● TEXT FOR ANALYSIS:
----
My favourite thing today: golden pear soup. Whenever people ask for my single all-time favourite recipe it's this soup. I've probably made it more than any other recipe and it works beautifully for every occasion: lunch, pregnancy (the one and only thing I could always eat!), general comfort food, fancy dinner party food, ordinary family dinner food. And an added bonus: it's a guaranteed success with (almost) all kids. Tonight we had it for dinner. It was our family plus four impromptu guests (mainly kids). Which is another favourite thing: people staying unexpectedly for dinner. I love the way it makes the house feel festive, the way the kids are always happier with more people, the array of food on the table, all the voices talking, and the sense it gives me of living in a village rather than a city.

Here's the recipe (I got it from the web) (it's from Molly Katzen's Still Life with Menu which is also a favourite cookbook):

Adapted from "Still Life With Menu."
Preparation time: 50 minutes
Yield: 6 servings
Click here for print-friendly version
Fresh pears and sweet potatoes are puréed together and finished off with touches of cinnamon, white wine, and cream. This unusual soup is slightly sweet, slightly tart, and deeply soothing. It is easy to make, and it's hard to believe something that tastes this good can be be so easy.

Steps 1 through 4 can be done ahead of time, and the purée can be refrigerated for a day or two before the finishing touches are added.

1 1/2 pounds sweet potatoes (acorn or butternut squash may be substituted.)
----
● AVAILABLE DATA:
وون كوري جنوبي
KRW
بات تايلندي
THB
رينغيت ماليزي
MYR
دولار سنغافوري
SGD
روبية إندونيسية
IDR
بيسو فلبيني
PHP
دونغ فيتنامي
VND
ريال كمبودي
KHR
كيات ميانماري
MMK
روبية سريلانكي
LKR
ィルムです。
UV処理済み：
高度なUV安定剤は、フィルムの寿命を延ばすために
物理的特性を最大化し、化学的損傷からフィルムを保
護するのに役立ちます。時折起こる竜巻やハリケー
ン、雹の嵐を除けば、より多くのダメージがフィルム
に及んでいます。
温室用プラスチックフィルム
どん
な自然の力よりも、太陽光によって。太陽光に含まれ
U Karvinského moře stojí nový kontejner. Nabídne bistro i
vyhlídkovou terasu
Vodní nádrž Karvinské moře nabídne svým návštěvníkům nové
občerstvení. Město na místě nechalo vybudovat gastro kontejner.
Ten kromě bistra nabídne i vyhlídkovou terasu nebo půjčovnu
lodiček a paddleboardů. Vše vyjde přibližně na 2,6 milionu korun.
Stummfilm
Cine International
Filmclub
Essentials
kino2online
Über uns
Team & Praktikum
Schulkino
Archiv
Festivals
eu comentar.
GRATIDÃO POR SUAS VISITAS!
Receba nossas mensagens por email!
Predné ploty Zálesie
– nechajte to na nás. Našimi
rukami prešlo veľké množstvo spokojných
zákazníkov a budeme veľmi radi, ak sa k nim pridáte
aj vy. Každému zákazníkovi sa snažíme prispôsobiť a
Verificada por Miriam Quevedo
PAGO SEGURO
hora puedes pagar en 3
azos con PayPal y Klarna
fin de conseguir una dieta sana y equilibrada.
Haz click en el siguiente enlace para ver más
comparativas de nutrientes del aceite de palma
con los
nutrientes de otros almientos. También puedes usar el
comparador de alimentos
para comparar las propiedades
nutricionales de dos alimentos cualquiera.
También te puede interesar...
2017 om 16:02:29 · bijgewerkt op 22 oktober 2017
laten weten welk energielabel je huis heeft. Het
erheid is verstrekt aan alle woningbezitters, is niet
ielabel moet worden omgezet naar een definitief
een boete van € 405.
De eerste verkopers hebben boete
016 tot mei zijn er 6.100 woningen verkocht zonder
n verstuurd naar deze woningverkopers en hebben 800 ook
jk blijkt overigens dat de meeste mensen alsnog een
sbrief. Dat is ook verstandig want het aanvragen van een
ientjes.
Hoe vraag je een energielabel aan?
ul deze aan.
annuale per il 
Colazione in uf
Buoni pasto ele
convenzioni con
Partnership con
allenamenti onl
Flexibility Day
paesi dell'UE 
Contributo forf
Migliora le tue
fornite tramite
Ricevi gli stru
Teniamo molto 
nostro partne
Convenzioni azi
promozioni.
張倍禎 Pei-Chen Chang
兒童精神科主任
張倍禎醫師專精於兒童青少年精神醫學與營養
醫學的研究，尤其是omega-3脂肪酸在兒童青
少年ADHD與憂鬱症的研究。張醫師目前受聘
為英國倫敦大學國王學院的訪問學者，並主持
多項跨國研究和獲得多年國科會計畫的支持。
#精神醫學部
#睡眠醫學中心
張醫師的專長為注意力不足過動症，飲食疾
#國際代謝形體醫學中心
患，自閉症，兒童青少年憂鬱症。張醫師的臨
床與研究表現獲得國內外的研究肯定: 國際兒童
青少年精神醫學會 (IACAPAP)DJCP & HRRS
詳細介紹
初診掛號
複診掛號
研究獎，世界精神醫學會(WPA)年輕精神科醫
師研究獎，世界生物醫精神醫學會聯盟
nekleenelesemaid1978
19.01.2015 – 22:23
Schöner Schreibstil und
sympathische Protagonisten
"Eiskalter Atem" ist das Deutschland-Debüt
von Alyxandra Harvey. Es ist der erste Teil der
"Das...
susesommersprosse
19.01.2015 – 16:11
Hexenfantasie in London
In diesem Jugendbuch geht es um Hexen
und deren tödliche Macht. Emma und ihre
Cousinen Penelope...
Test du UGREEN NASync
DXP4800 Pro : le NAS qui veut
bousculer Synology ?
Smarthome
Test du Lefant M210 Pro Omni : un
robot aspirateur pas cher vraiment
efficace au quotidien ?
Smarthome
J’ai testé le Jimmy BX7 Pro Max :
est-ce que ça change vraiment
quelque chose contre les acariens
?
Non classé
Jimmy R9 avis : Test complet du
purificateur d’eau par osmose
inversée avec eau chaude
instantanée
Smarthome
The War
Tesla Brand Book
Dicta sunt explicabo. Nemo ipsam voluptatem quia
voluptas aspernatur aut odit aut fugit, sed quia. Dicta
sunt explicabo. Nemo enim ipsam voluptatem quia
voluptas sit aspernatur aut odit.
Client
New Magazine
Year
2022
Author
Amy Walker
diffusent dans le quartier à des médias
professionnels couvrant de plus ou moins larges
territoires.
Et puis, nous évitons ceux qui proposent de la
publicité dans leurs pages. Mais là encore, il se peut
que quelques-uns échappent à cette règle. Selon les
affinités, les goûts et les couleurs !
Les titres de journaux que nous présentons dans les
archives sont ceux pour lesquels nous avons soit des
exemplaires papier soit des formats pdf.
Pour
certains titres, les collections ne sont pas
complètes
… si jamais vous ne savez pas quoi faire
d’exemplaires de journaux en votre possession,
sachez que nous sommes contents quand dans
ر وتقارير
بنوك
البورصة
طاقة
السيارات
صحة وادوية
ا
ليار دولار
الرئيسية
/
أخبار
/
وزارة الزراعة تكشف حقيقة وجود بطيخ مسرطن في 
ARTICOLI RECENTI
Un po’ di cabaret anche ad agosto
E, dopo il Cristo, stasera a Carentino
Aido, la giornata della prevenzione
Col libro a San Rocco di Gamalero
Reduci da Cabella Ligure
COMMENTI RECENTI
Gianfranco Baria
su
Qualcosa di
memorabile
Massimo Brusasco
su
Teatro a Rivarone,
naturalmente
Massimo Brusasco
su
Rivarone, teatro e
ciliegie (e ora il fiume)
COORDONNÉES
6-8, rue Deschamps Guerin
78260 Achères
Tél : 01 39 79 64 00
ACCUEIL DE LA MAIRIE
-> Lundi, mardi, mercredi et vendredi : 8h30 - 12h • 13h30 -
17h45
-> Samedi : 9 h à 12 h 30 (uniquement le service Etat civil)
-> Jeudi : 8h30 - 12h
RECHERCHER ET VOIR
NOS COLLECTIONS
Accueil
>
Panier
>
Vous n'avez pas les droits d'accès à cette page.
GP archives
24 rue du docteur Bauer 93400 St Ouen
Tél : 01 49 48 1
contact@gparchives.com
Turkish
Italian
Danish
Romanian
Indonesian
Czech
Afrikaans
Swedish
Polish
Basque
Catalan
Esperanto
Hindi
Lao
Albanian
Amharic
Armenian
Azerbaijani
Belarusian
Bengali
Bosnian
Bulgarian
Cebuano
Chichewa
----
● REQUIRED TASKS:
(A) Summarize the post about golden pear soup in two sentences.
(B) In the post about golden pear soup, what may be substituted for the sweet potatoes?

● SET OF ANSWERS:
(A) The writer calls golden pear soup an all-time favorite recipe that suits every occasion and pleases almost all kids, and served it tonight to the family and four unexpected guests, a kind of evening the writer also loves. The recipe, adapted from Molly Katzen's "Still Life With Menu," purées fresh pears and sweet potatoes with touches of cinnamon, white wine, and cream, and it takes 50 minutes and makes 6 servings.

(B) Acorn or butternut squash.